EXERCISES:
1. In the farewell column, translate this sentence into Spanish: "Those flaws with journalism, really, are mostly flaws with humanity itself."
2. Decide whether each statement agrees with the farewell column, answering yes or no and quoting the words of the column that settle it: (a) The writer's first newspaper job was as a copy editor. (b) The restaurant job paid less than that first newspaper job. (c) The restaurant owner was pleased with the marked-up menu.
3. Resume the farewell column, picking up right after its last sentence.

I don’t know what exactly to say, that’s true, but more importantly, I don’t want it to be over.

I don’t want to stop writing this column. I don’t want to no longer be a newspaper person. I don’t want to take that final step, walk out the door and leave the Tribune, even though I know that it’s time.

When I started my first post-collegiate job at a newspaper, I arrived fresh from a job waiting tables, one that had paid the bills adequately (and, honestly, better than that first job as a copy editor did) but never inspired me. At the restaurant, excited about what I was learning in journalism school, I had copy-edited the menu for the owners, used a red pen to mark up all the misspellings and incorrect punctuation, then handed it over with pride.

He’s annoyed, I thought, seeing the owner’s face as he looked down at the menu. But why? I’m telling him the truth. I’m making it better.

It was a lesson that I would learn well, if not quickly: Facts aren’t always welcome, and journalists, by presenting the facts, annoy people as often as they delight them. (I also learned that publicly correcting someone is, in general, pretty obnoxious.)

But walking into that busy newsroom for the first time, I encountered a different world, one filled with people like me — people who wanted what I wanted, who thought what I thought.

In that world, facts were beautiful, never shameful. In that world, you were thrilled, not embarrassed, when you corrected an error. In that world, truth sat on a throne, was more valuable than money or fame or any other common reward.

I would come, over the years, to see the flaws in that world, which in the early days seemed to me as perfect as Atlantis, Eden, Narnia.

We journalists could be supercilious, know-it-alls, snobby. We might feel like we knew more than people who didn’t write the words in the newspaper every day. We might have created a club, one that was tough to join, with rules that were difficult to understand by people who weren’t insiders.

Those flaws with journalism, really, are mostly flaws with humanity itself.

For looking around the world during the pandemic, I’ve realized that our greatest errors as humans often come when we forget that everyone is our neighbor.

Whether people live in Inverness or India, they’re sharing space on Earth with us, and us with them. They care about what we care about — our loved ones, our houses, our jobs — and they feel the same things we feel.

EXTRACTED ENTRIES:
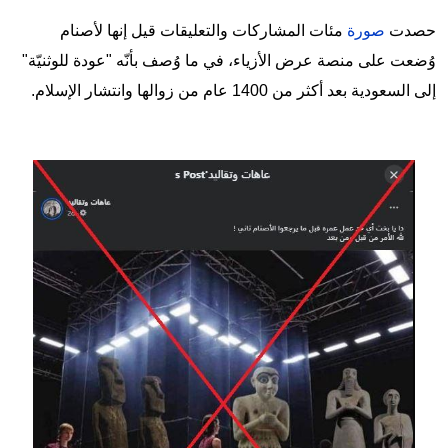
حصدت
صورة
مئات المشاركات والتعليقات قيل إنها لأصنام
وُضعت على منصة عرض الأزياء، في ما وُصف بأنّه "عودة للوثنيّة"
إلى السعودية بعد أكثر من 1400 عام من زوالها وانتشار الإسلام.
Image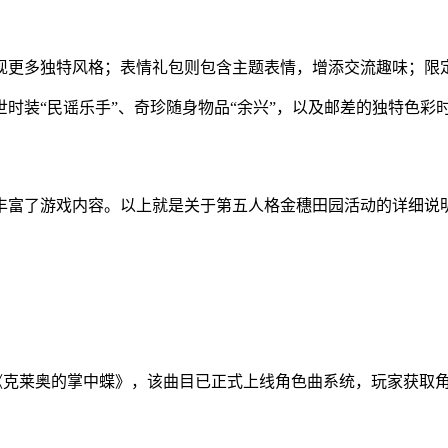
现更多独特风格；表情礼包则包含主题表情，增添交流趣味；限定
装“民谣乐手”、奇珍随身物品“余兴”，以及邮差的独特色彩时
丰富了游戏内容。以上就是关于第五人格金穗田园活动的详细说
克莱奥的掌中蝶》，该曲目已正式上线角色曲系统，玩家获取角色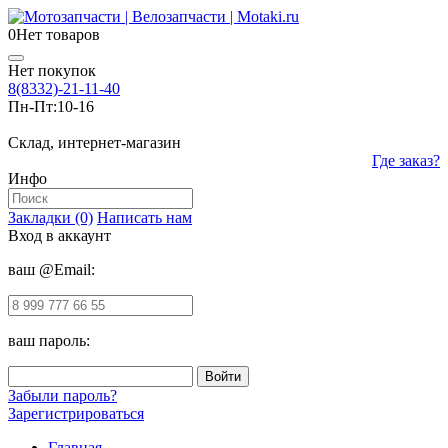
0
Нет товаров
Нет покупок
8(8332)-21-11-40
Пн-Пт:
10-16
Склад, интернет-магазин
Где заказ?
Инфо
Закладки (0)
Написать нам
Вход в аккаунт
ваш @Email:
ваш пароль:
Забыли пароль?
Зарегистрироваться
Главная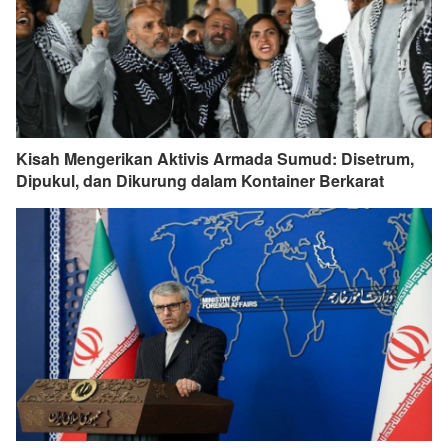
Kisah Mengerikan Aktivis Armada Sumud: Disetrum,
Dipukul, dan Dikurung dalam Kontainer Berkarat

---

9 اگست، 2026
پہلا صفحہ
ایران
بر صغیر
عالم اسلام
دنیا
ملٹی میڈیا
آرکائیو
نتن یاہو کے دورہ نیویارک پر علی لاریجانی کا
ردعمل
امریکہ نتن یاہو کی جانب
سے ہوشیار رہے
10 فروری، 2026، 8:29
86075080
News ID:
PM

ANSWERS TO THE EXERCISES:
1. Esos defectos del periodismo, en realidad, son sobre todo defectos de la humanidad misma.

2.
(a) Yes: "that first job as a copy editor"
(b) No: "paid the bills adequately (and, honestly, better than that first job as a copy editor did)"
(c) No: "He’s annoyed, I thought"

3.
Remembering that can be tough sometimes. As a journalist, though, I’ve seen evidence of how quickly our pretensions about being important, about being the center of the universe, can be stripped away. And though we’re all the heroes of our own stories, we cannot truly enjoy the story unless we care about all of the characters inside it.

Over the years, it’s become clear to me that every story has nuance. Every one is complex.

I want, more and more, to explore that complexity. I want to move away from the facts and into the truth. As Chief Bromden says in “One Flew Over The Cuckoo’s Nest,” “it’s the truth, even if it didn’t happen.”

And when it comes to my career, I’ve been thinking a lot about goldfish.

Goldfish can’t breed or thrive if they don’t have enough food and water. They stay small, if they’re in a small tank. The larger the body of water in which they swim, the larger they can get.

It’s time for me to try a different pond.

I also have young children, kids who I figure will give me about five or six more years of walking beside them, hugging them in public, kissing them when I leave the house. I’d like to soak up as much of those years as possible, and I plan to do that, more and more, every day.

But before I close, I want to thank you all, for reading what I have written so far. Thank you, for letting me get outside the bell jar of the pandemic. Thank you for letting me tell you about the ghost faucet and the marbles and the planets and the trains. I’m certain I got more out of it than you did.

In the meantime, until we meet again, I will keep writing. Maybe I’ll write this column again, maybe even in these same pages.

Who knows what the future will hold?

After all, I’m not dead yet, and this is not my obituary. It is only a goodbye.

Georgia Garvey was the editor-in-chief of Tribune Publishing’s Lake County News-Sun and Pioneer Press publications.